Music service by Yahoo!, 2001 to 2018

Previous Yahoo! Music logo used until 2013

Yahoo Music was a brand under which Yahoo provided music services including Internet radio, a digital music store, music streaming service, media player software, and original programming. Yahoo Music was sold to Rhapsody in early 2008.

==Products==
===Yahoo Music Radio===
In June 2001, after the bursting of the dot-com bubble, Yahoo acquired LAUNCH Media, which was facing financial difficulty, for $12 million. In addition to a website with music news and videos, it provided an Internet radio service that allowed users to create personalized Internet radio stations by rating songs selected by a recommender system. Users were also able to listen to music from 150 preset Internet radio stations. The service offered both an advertising supported free version and a subscription fee-based premium version. At the time of the acquisition by Yahoo, the service had 7.4 million users.

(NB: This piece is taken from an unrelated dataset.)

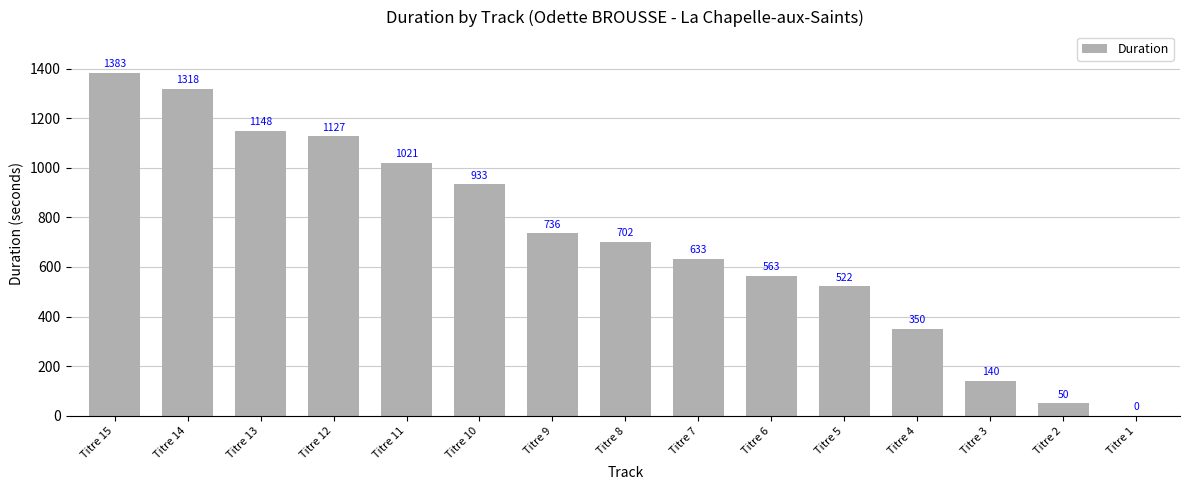

What is the sum of the values at Titre 14 and Titre 8?

2020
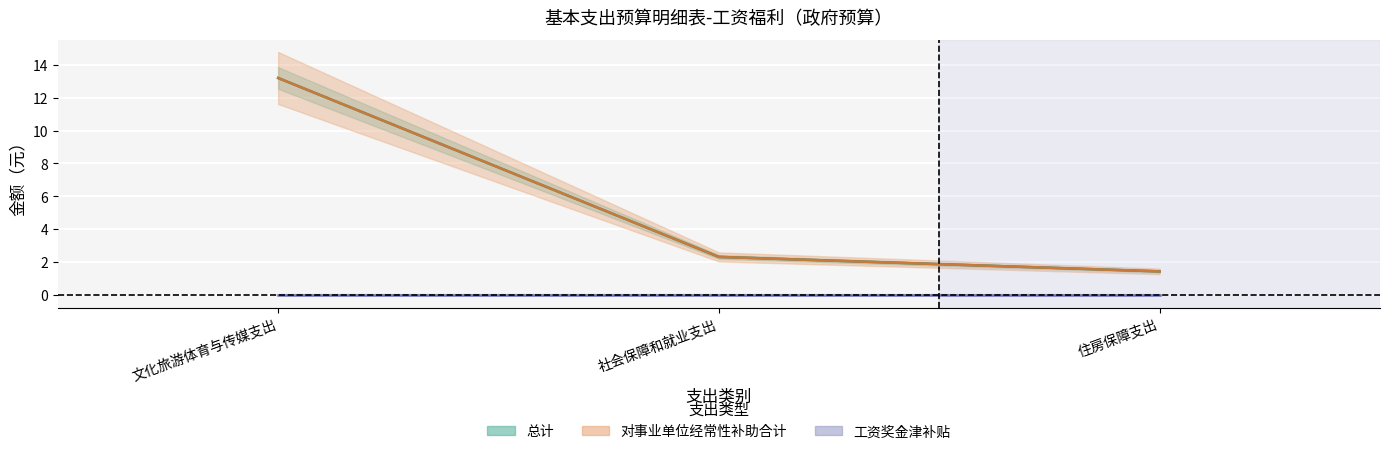

What is the value of the 总计 point at the 3rd from the left?

1.4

In December 2008, the service was integrated into CBS Radio due to a rise in royalty rates, with CBS taking full control of the service, including advertising and sales and adding compatibility with Firefox and Safari.

The service was integrated with iHeartRadio in June 2012, providing listeners exclusive access to music events such as the iHeartRadio Music Festival. The service was shut down in early 2014 without any announcement.

===Musicmatch Jukebox===
Musicmatch was a media player software that also operated an internet radio service, which allowed users choose the artist they want to listen to but not the song. MusicMatch Jukebox was launched in 1997 and was bundled with the iPod Classic as its music manager until the introduction of iTunes for Microsoft Windows in 2003. In September 2003, the company launched a digital music store with 200,000 songs available. It had a partnership with Dell to promote the service and software.

On September 14, 2004, Yahoo acquired Musicmatch Jukebox for $160 million. However, the service was not integrated well, instead stagnating. It was shut down on August 31, 2007.

===Yahoo Music Unlimited===

In May 2005, Yahoo Music launched Yahoo Music Unlimited, a music streaming service and digital music store. Users paid a subscription fee to access a library of over two million songs which could be either streamed or downloaded as DRM-protected Windows Media Audio files and played from a computer in near CD quality sound. Subscribers could also download songs for transfer to CD or supported portable devices with an additional per-song payment. Yahoo Music Jukebox was the software used for the service. The service required an active Internet connection. It was discontinued on September 30, 2008. The service was praised for its music quality, interface, and cheaper price than competitors.